▶ Exercise objective: Everything in the listing below from the line containing "आँखों में अँधेरा, दिल" through the line containing "Static export generated" must be repeated exactly; the remaining lines are not wanted.
■ ■ ■ ■
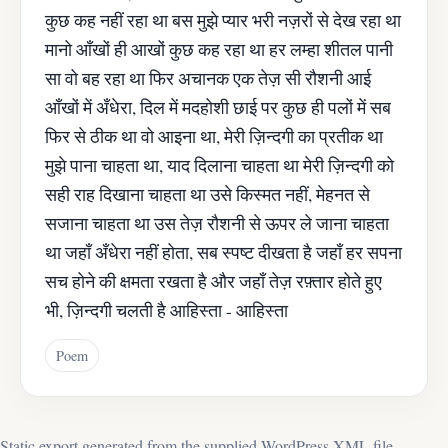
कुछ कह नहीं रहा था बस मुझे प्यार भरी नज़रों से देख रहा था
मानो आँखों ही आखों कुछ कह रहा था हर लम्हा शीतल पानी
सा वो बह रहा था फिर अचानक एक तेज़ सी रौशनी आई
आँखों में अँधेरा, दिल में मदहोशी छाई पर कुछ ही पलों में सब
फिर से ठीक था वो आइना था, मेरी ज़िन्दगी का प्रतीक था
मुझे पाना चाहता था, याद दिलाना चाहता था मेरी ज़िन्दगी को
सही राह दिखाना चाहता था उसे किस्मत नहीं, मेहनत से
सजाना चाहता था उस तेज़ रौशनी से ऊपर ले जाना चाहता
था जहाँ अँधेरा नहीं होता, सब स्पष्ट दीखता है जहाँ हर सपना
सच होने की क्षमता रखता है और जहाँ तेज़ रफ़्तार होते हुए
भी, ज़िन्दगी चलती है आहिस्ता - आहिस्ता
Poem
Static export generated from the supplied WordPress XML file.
■ ■ ■ ■
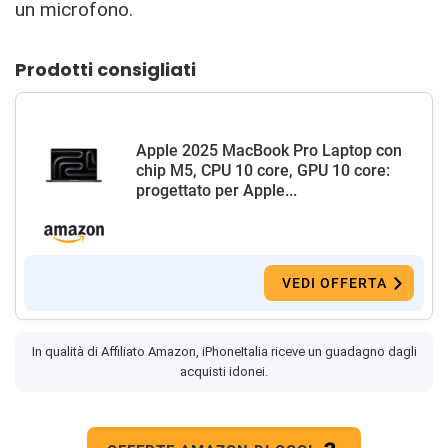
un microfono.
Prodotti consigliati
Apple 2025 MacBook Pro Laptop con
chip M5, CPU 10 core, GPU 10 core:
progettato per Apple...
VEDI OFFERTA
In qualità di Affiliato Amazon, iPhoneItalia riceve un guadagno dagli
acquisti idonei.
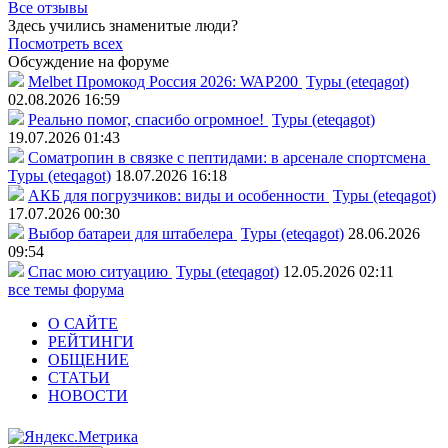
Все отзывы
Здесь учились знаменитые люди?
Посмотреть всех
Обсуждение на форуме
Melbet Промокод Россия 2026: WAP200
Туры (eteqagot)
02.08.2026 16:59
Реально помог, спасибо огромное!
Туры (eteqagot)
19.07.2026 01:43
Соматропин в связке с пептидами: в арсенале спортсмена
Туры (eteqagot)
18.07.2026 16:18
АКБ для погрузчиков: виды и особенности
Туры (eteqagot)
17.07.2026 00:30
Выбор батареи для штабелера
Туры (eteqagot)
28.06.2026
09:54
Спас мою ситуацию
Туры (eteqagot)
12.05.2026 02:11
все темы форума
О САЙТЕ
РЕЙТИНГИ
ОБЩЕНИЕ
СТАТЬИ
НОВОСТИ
■ ■ ■ ■
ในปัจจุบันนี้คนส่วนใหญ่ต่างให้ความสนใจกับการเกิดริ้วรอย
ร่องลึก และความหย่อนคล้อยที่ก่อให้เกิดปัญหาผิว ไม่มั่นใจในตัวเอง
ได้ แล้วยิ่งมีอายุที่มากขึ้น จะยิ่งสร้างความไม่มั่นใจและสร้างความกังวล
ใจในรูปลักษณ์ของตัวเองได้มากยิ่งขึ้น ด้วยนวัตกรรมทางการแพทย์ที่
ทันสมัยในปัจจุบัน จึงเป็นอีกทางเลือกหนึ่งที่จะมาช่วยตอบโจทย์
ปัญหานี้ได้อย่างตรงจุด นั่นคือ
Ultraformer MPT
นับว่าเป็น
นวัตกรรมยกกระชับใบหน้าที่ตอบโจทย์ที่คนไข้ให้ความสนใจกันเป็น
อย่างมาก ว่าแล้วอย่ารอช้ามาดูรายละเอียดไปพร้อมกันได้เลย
■ ■ ■ ■
▶ Response to the task:
आँखों में अँधेरा, दिल में मदहोशी छाई पर कुछ ही पलों में सब
फिर से ठीक था वो आइना था, मेरी ज़िन्दगी का प्रतीक था
मुझे पाना चाहता था, याद दिलाना चाहता था मेरी ज़िन्दगी को
सही राह दिखाना चाहता था उसे किस्मत नहीं, मेहनत से
सजाना चाहता था उस तेज़ रौशनी से ऊपर ले जाना चाहता
था जहाँ अँधेरा नहीं होता, सब स्पष्ट दीखता है जहाँ हर सपना
सच होने की क्षमता रखता है और जहाँ तेज़ रफ़्तार होते हुए
भी, ज़िन्दगी चलती है आहिस्ता - आहिस्ता
Poem
Static export generated from the supplied WordPress XML file.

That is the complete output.